- _EXERCISE DESCRIPTION_
Carry on the passage about aircraft and lightning strikes, picking up after its final sentence.

- _EXERCISE TEXT_
★ ★ ★ ★

Updated: Nov 29, 2022

Pilots are taught to avoid thunderstorms by 20 miles or more, especially when the thunderstorm is exhibiting severe characteristics such as heavy or extreme rain, hail, high winds or tornadoes. One of the other inherent dangers of a thunderstorm is being struck by a bolt of lightning while in flight. Certainly the threat of a lightning strike increases the closer you are to the thunderstorm. So keeping your distance makes good sense.  But what about aircraft-induced lightning?  

There are two kinds of lightning encounters.  The first one can simply be described as being in the wrong place at the wrong time.  Literally the flight path of your aircraft intercepts a lightning bolt that is already in progress.  While this is rare, it normally occurs down low when climbing out after takeoff as was the case of this aircraft (shown on the right) on takeoff from the Komatsu Air Force Base off the coast in the Sea of Japan.

★ ★ ★ ★

- _INFORMATION SUPPLIED_

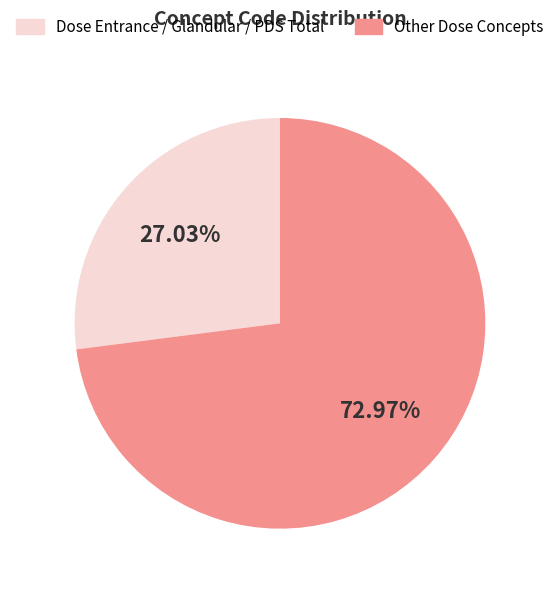

Is there any slice that represents more than half of the pie?

Yes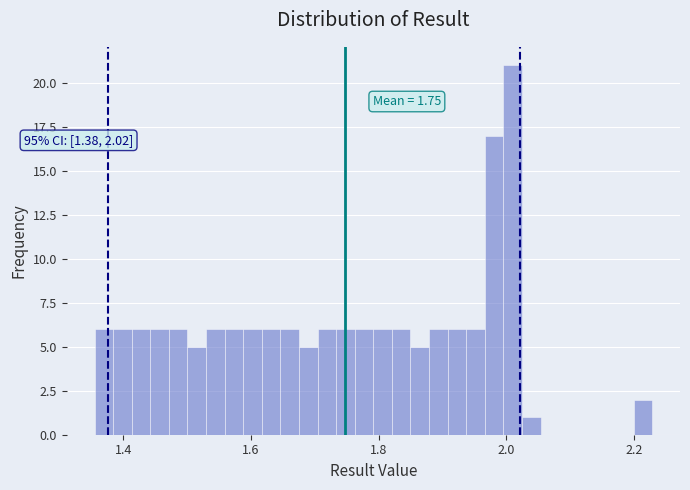

Read against the x-axis, roughly where is the centre of the tallest bar?

2.02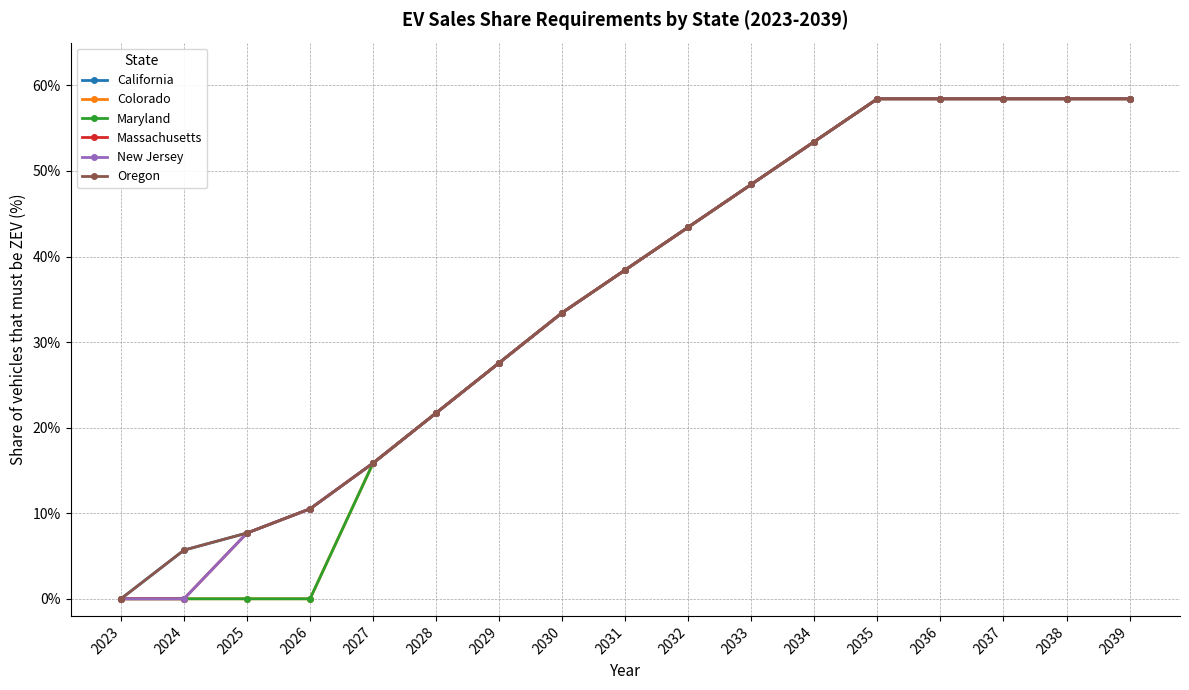

Rank the categories by Massachusetts value from lowest to highest.

2023, 2024, 2025, 2026, 2027, 2028, 2029, 2030, 2031, 2032, 2033, 2034, 2035, 2036, 2037, 2038, 2039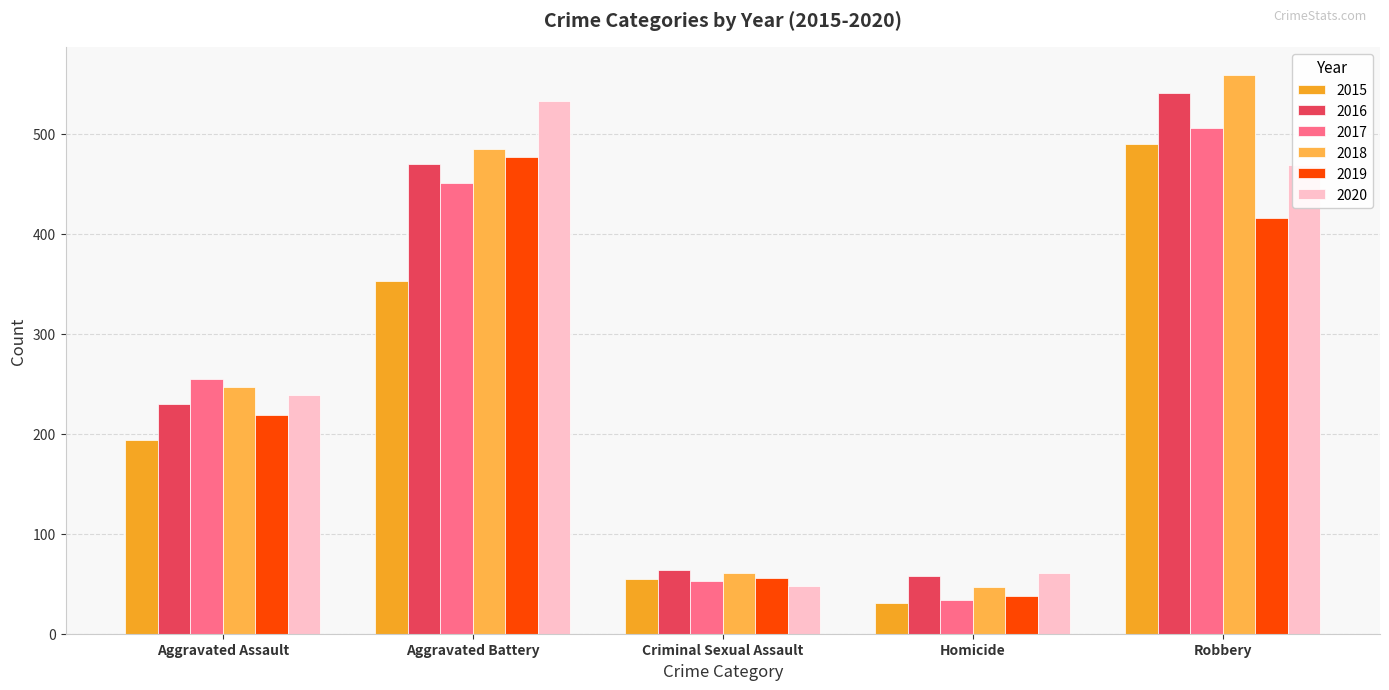

Count the number of categories in the chart.

5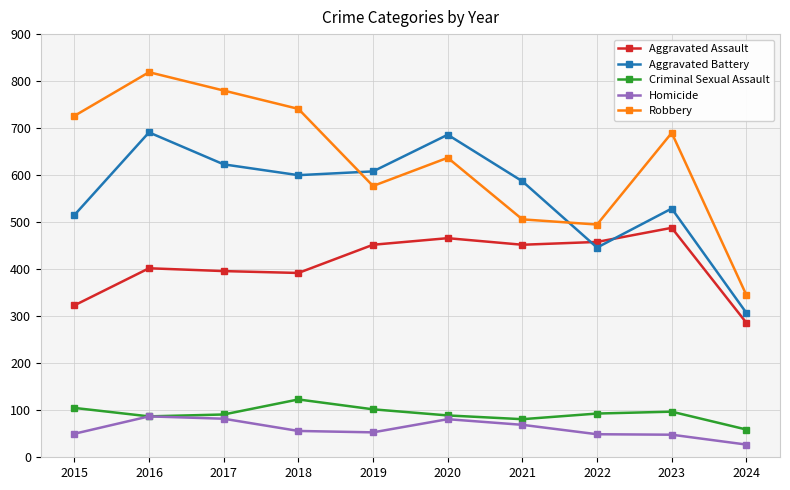

What is the difference between the maximum and minimum values in the Robbery series?

474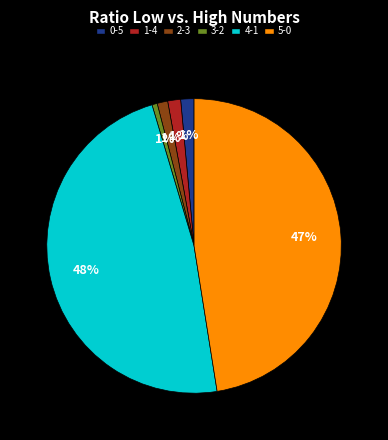

To the nearest percent, what percentage of the pie is 3-2?

1%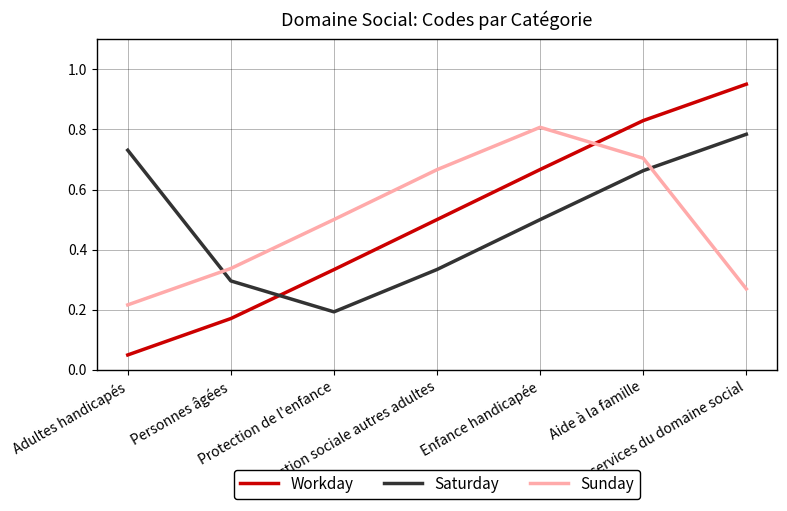

Which category has the highest value in the Workday series?

Autres services du domaine social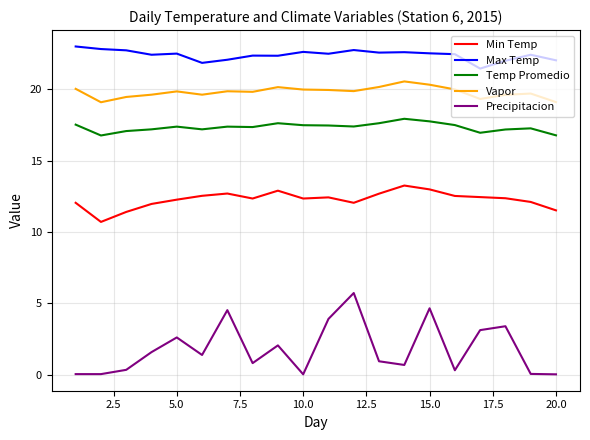

True or false: Vapor and Precipitacion intersect in this chart.

False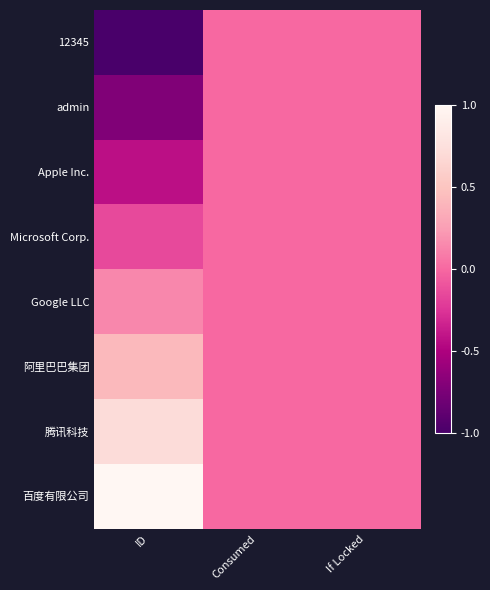

Count the number of categories in the chart.

3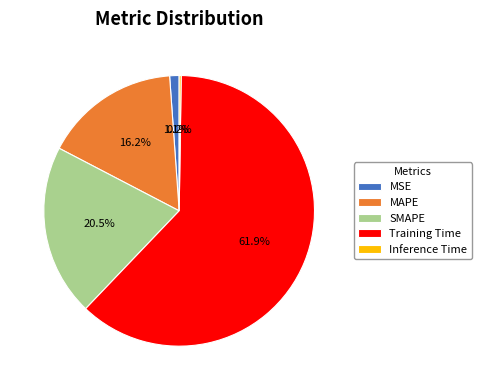

To the nearest percent, what is the difference between the Training Time and MAPE slice percentages?

46%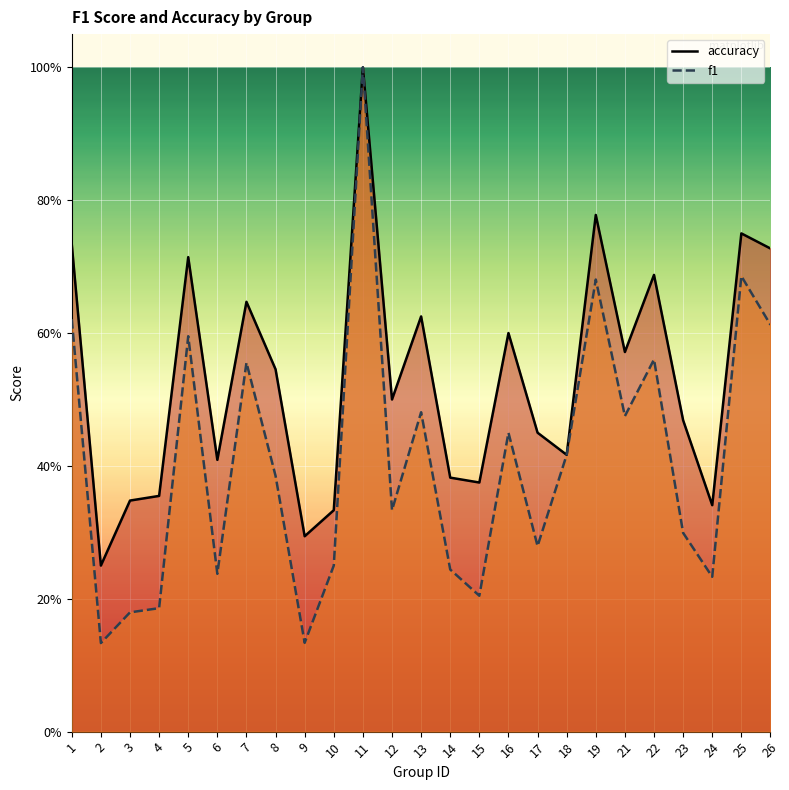

True or false: f1 and accuracy intersect in this chart.

False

★ ★ ★ ★

- _OUTPUT FOR THIS EXERCISE_
The other more likely encounter is one induced by your aircraft. There are many observed cases of lightning strikes to aircraft inside or near clouds that had not previously produced natural lightning. Studies show that about 90-percent of the lightning strikes to aircraft are thought to be initiated by the presence of the aircraft itself. The scary statistic, however, is that 40-percent of all discharges involving airborne aircraft occurred in areas where no thunderstorms were reported. The two separate lightning strikes to Apollo 12 shortly after launch were thought to be initiated by the Saturn V rocket in a region of high instability. Other than these two lightning strikes to the rocket, there were no other lightning strikes in the region six hours prior or six hours after the launch.             

While aircraft-induced lightning is still being actively researched, there are a few important characteristics to consider. From the information above, we know that it doesn't take a thunderstorm to initiate a lightning strike. The presence of the aircraft in an environment conducive to an electrical discharge is all that is necessary.